Quanto basta, insomma, per far riemergere lo spettro delle elezioni anticipate e assestare un duro colpo in Borsa, dove Tokyo chiude con un rosso del -3%.Il -1,6% registrato nel terzo trimestre 2014 si aggiunge infatti al – 7,3% su base annua registrato nel secondo semestre aprile-giugno.

Più nel dettaglio, tra luglio e settembre la domanda privata è scesa del -0,9% sul trimestre, gli investimenti privati del -6,7%, quelli delle imprese del -0,2%, e non sono stati compensati dal +0,7% della componente pubblica.
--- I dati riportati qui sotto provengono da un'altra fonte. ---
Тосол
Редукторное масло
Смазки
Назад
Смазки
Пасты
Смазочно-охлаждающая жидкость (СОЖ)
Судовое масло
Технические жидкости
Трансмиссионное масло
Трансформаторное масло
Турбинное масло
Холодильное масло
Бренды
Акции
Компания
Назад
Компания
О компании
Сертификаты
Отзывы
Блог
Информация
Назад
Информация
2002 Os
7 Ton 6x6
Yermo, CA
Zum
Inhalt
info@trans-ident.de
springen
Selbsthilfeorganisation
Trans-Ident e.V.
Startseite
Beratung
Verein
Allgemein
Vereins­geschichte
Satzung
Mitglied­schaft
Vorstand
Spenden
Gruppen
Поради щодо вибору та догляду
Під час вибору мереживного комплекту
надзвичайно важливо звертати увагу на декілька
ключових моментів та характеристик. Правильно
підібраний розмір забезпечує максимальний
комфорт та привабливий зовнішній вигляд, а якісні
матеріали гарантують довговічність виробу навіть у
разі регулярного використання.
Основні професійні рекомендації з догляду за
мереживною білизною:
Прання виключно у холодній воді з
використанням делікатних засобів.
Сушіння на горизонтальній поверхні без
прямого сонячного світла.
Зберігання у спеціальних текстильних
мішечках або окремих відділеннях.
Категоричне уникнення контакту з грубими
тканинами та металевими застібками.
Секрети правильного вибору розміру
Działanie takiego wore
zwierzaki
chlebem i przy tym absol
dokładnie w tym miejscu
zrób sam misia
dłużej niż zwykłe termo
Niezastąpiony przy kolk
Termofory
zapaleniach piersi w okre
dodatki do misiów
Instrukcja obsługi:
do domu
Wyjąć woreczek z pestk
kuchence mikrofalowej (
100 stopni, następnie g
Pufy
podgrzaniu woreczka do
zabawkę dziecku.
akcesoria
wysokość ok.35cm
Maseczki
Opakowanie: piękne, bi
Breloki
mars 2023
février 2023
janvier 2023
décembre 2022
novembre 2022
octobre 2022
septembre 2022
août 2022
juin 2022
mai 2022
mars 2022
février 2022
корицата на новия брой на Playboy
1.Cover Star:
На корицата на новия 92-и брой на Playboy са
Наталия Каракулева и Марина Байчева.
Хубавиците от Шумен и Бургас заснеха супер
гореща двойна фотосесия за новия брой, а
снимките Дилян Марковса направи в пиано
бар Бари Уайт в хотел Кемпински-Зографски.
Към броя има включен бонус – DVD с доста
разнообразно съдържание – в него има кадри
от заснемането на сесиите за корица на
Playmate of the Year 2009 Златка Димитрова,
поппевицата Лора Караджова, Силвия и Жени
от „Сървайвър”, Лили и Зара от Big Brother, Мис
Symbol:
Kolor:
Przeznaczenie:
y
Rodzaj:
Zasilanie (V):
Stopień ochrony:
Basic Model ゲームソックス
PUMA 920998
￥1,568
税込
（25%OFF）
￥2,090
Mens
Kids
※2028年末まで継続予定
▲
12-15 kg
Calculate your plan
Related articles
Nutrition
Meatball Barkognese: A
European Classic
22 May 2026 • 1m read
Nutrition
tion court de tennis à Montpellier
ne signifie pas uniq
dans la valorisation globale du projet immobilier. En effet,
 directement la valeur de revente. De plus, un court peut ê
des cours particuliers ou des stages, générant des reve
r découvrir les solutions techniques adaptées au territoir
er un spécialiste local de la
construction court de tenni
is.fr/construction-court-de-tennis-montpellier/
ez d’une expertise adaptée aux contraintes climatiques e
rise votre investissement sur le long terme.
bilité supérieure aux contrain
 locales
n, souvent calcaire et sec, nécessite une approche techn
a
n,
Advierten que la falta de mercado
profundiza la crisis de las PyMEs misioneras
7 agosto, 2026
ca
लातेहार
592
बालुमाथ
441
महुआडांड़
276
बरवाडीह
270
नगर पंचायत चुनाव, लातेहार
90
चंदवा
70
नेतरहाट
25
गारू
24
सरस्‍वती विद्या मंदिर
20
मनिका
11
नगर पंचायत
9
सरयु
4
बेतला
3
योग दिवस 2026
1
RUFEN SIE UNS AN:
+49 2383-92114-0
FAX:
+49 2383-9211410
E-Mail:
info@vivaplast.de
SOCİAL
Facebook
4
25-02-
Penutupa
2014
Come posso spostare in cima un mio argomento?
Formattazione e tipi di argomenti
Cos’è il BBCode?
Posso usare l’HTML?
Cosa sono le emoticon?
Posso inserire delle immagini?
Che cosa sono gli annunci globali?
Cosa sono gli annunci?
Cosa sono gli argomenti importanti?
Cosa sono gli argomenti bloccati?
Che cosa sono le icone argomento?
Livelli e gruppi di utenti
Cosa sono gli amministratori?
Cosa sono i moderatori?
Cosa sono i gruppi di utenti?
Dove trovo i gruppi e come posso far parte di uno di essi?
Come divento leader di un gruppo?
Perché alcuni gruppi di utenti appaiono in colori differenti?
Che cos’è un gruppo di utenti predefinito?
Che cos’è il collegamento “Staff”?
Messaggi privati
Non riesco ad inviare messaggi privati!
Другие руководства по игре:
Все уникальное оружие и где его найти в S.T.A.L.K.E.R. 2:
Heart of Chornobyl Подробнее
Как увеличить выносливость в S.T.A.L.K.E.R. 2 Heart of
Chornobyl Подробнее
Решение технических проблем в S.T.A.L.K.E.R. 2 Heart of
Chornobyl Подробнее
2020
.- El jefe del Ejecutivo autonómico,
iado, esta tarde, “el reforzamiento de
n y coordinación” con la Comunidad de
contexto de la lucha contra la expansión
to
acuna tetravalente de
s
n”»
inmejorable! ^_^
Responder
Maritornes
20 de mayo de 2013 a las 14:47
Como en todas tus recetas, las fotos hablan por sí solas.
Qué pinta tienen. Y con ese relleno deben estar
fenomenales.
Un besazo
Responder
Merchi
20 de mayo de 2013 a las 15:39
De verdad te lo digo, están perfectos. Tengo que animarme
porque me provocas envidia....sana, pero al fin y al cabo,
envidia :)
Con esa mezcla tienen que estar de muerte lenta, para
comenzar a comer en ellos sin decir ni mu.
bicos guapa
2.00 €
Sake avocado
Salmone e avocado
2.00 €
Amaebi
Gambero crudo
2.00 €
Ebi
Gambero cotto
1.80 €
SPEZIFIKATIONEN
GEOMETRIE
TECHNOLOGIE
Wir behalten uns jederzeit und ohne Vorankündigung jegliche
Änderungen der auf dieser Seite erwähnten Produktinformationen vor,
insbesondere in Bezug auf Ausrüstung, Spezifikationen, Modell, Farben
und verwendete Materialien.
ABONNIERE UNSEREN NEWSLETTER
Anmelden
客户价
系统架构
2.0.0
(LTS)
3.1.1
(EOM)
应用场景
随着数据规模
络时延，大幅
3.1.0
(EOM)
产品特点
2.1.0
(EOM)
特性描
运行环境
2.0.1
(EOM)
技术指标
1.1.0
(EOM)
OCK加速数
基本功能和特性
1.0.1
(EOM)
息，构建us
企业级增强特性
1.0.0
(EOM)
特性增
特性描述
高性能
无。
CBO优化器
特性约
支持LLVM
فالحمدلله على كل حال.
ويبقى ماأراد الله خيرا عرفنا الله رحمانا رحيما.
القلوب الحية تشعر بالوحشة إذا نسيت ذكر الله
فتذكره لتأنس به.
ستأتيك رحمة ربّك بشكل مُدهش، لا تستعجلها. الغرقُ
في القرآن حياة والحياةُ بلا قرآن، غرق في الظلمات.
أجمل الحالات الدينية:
AUMENTO DELL'IVA FATALE. Positivo, invece, il contributo dell'export al pil: le importazioni salgono del +0,8%, le esportazioni del +1,3%. Secondo il ministro delle Politiche economiche e fiscali Akira Amari la caduta del pil «è da legare alla lenta ripresa dei consumi e della rettifica delle scorte».

A influire contribuisce anche il rialzo dell'Iva, aumentato dal 5% all'8% ad aprile: il suo impatto "è stato più grande delle attese", ammette Akira Amari.